Let's be honest. Before I moved to Cobourg, I had zero gardening experience. My last attempt was in our last home in Ayr (it's OK if you've never heard of Ayr), just outside of Cambridge, Ontario.
I inherited my garden plot from the previous homeowner. It was roughly four feet by eight feet and it kept me way too busy. Maybe because I was working full-time or maybe because I never did any research into planting stuff, but I sucked at it.
My first year, I planted 10 tomato plants in an area of soil which probably could have supported two. It was my first jungle and the branches turned into a twisted secret garden.
Then I tried strawberries. Nobody told me they had to be maintained in an orderly fashion. I just let them be. My harvest consisted of two pathetic red clumps.

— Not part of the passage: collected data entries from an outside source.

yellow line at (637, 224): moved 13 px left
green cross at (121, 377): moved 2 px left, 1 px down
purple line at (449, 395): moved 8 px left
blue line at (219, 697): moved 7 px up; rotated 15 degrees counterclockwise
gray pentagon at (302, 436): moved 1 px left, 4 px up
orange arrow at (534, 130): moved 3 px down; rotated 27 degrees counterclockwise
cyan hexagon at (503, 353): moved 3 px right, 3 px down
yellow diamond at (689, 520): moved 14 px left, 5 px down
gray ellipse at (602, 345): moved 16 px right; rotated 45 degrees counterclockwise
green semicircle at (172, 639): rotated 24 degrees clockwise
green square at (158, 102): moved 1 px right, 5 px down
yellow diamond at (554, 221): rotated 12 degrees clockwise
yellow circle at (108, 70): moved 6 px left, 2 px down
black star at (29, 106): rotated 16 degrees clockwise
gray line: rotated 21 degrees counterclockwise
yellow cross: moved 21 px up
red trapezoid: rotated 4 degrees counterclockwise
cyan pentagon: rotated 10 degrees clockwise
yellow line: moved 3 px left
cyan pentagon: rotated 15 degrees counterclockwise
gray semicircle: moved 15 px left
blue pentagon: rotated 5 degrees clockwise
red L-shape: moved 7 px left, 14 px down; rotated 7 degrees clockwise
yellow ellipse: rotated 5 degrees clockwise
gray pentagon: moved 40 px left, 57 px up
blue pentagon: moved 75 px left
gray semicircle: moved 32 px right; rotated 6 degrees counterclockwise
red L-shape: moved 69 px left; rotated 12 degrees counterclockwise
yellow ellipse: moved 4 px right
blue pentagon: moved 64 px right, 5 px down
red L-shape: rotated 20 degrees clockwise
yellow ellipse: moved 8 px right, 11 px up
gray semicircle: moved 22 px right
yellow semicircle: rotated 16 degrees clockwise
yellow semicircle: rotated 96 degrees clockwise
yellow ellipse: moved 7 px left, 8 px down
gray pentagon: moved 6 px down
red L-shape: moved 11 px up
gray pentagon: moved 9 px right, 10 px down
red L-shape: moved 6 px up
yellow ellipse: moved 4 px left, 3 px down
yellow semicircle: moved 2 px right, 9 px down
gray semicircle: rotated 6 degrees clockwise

And now I'm in Cobourg and at the coaxing of my loving wife, I "volunteered" at the local community garden, part of the Villa St. Joseph Retreat & Ecology Centre, run by the Sisters of St. Joseph. For two days I dug out raspberry bushes. And to be honest, I enjoyed it. But at the end of my second day, Sister Linda (bless her heart) offered me my own garden plot and all the manure I could shovel after all my hard work.
As tempting as that sounded, I just wasn't sure if I wanted to become a part-time farmer. The plots were at least a quarter of an acre (OK, they're 10 feet by 20 feet at best) and I was busy deciding what to do in retirement.
My wife "suggested" that I would love it, plus it would get me out of the house. So last June, I ventured into the world of gardening. While I purchased my $1.39 tomato cages, my fellow gardeners were creating teepee-size structures for their vegetables.
The regulars at the garden just shook their heads at me in those early days, but soon they took pity and offered some much needed advice.
• stop planting everything so close together;
• cover the ground in straw to control mould and keep the moisture in the ground;
• don't putter in your garden during the hottest time of the day;
• "where's your GD hat!!" (GD is swear words).
By the end of my first season I had way too many tomatoes, two types of lettuce, yellow beans coming out my…, beets, onions and a new appreciation for live produce. There's nothing like walking along the lakefront to your own garden and picking fresh vegetables for a salad.
I also helped build a log tool shed to keep all the equipment that the St. Joseph sisters and some of the local gardeners provide. I'm not handy, so I was impressed with what I was able to accomplish – thanks to my building mentor Peter Woodward.
Heck, this summer I might expand to two plots.